# Marble - Granite Slab for the bench



## John Smith_inFL (Jul 4, 2018)

(consider this a "Tip").
I've had this on my "ToDo" list for several years and this morning, finally got a round tuit. While out in my errands, I passed by my local Stone Quarry company. (a wholesaler for granite counter tops, etc). I told the guy at the desk I needed a slab (sink cut-out, etc) about 12x18" with a smooth polished top. He took me out to the warehouse where all the cutting takes place and pointed to a PILE of cut-off pieces of different sizes. He said "take your pick". There just happened to be a piece the perfect size on top and asked him to make me out a ticket. He said "Have a nice day". (it was freeeee).
He said that the pile was destined to a dumpster that was destined for the landfill recycling yard.
SO - for you guys that need a flat surface that won't move when doing things like leatherwork, etc. stop my your local counter top shop and you might get lucky. (this is polished gray marble 1-1/8" thick).


----------



## Rebelwork (Jan 15, 2012)

You hit the marble lottery today.


----------



## Jim Frye (Aug 24, 2016)

Nice hook! Many years ago, my FIL stopped by a local countertop shop to see about a new countertop for his kitchen and came away with a free half dozen sink cutouts done in laminate. This was before stone became chiche. One of them became the drill press table for my shop. Nice to see some things haven't changed. My current problem is that we are getting new kitchen countertops and will be parting with a black granite island top. It would make a great assembly table in my shop, but at 50"x27", it is just too large and heavy for my small shop. It will likely end up in a landfill along with the other pieces from the kitchen. I have no idea how the tear out guy will do things as I've not seen a tear out done with heavy stuff like this. Just hope he doesn't mangle the cabinetry.


----------



## Half Fast Eddie (Jan 12, 2022)

Good deal. Probably should have picked granite, it’s harder than marble. Glue some rubber feet on the bottom and it will be perfect for sharpening.


----------



## woodnthings (Jan 24, 2009)

Jim Frye said:


> Nice hook! Many years ago, my FIL stopped by a local countertop shop to see about a new countertop for his kitchen and came away with a free half dozen sink cutouts done in laminate. This was before stone became chiche. One of them became the drill press table for my shop. Nice to see some things haven't changed. My current problem is that we are getting new kitchen countertops and will be parting with a black granite island top. It would make a great assembly table in my shop, but at 50"x27", it is just too large and heavy for my small shop. It will likely end up in a landfill along with the other pieces from the kitchen. I have no idea how the tear out guy will do things as I've not seen a tear out done with heavy stuff like this. Just hope he doesn't mangle the cabinetry.

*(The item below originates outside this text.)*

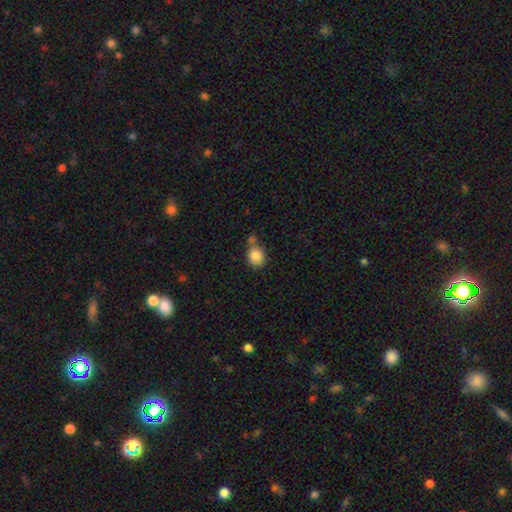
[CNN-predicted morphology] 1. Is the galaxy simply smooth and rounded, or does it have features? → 86% smooth, 9% star or artifact, 5% featured or disk.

Save that piece and take to a marble shop to have them wet saw it to a size you can use!
I have dry sawed marble, a softer stone, with an abrasive wheel on a circ saw. It destroyed the bushings in the saw and I had to have it rebuilt.
I now have a wet saw for tile that will cut concrete also. You may be able to rent one and cut it yourself?


----------



## haathi (8 mo ago)

Jim Frye said:


> Nice hook! Many years ago, my FIL stopped by a local countertop shop to see about a new countertop for his kitchen and came away with a free half dozen sink cutouts done in laminate. This was before stone became chiche. One of them became the drill press table for my shop. Nice to see some things haven't changed. My current problem is that we are getting new kitchen countertops and will be parting with a black granite island top. It would make a great assembly table in my shop, but at 50"x27", it is just too large and heavy for my small shop. It will likely end up in a landfill along with the other pieces from the kitchen. I have no idea how the tear out guy will do things as I've not seen a tear out done with heavy stuff like this. Just hope he doesn't mangle the cabinetry.

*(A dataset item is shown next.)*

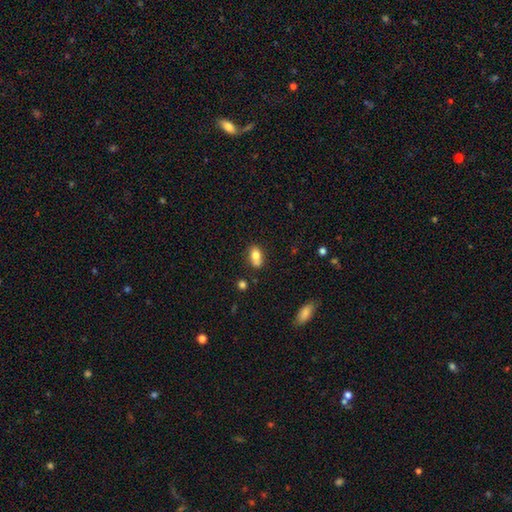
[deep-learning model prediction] smooth_or_featured: smooth (p=0.77) [alt: featured or disk p=0.14]
how_rounded: in between (p=0.80) [alt: round p=0.16]
merging: none (p=0.57) [alt: minor disturbance p=0.20]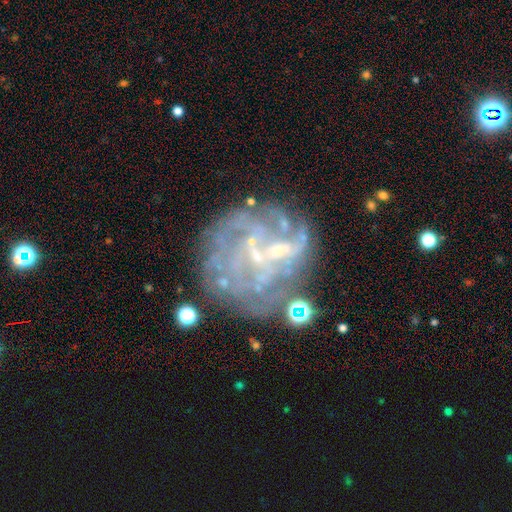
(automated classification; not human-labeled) A featured or disk galaxy (72%) with no bar (64%), no spiral arms (56%) and a small central bulge (44%). Merging: none (44%).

If you can get it hauled out to your garage without damaging your cabinetry, you might consider listing on Craigslist or similar. There are quite a few people that would jump at the chance for a granite top that size at a reduced price. Another woodworker might custom build their own island to fit the top.


----------



## haathi (8 mo ago)

John Smith_inFL said:


> (consider this a "Tip").
> I've had this on my "ToDo" list for several years and this morning, finally got a round tuit. While out in my errands, I passed by my local Stone Quarry company. (a wholesaler for granite counter tops, etc). I told the guy at the desk I needed a slab (sink cut-out, etc) about 12x18" with a smooth polished top. He took me out to the warehouse where all the cutting takes place and pointed to a PILE of cut-off pieces of different sizes. He said "take your pick". There just happened to be a piece the perfect size on top and asked him to make me out a ticket. He said "Have a nice day". (it was freeeee).
> He said that the pile was destined to a dumpster that was destined for the landfill recycling yard.
> SO - for you guys that need a flat surface that won't move when doing things like leatherwork, etc. stop my your local counter top shop and you might get lucky. (this is polished gray marble 1-1/8" thick).
> ...


Side note, that looks like a pile of Morgan head silver dollars you have so casually piled there next to the slab. Is that a project in the making?


----------



## John Smith_inFL (Jul 4, 2018)

haathi said:


> Side note, that looks like *a pile of Morgan head silver dollars* you have so casually piled there next to the slab. Is that a project in the making?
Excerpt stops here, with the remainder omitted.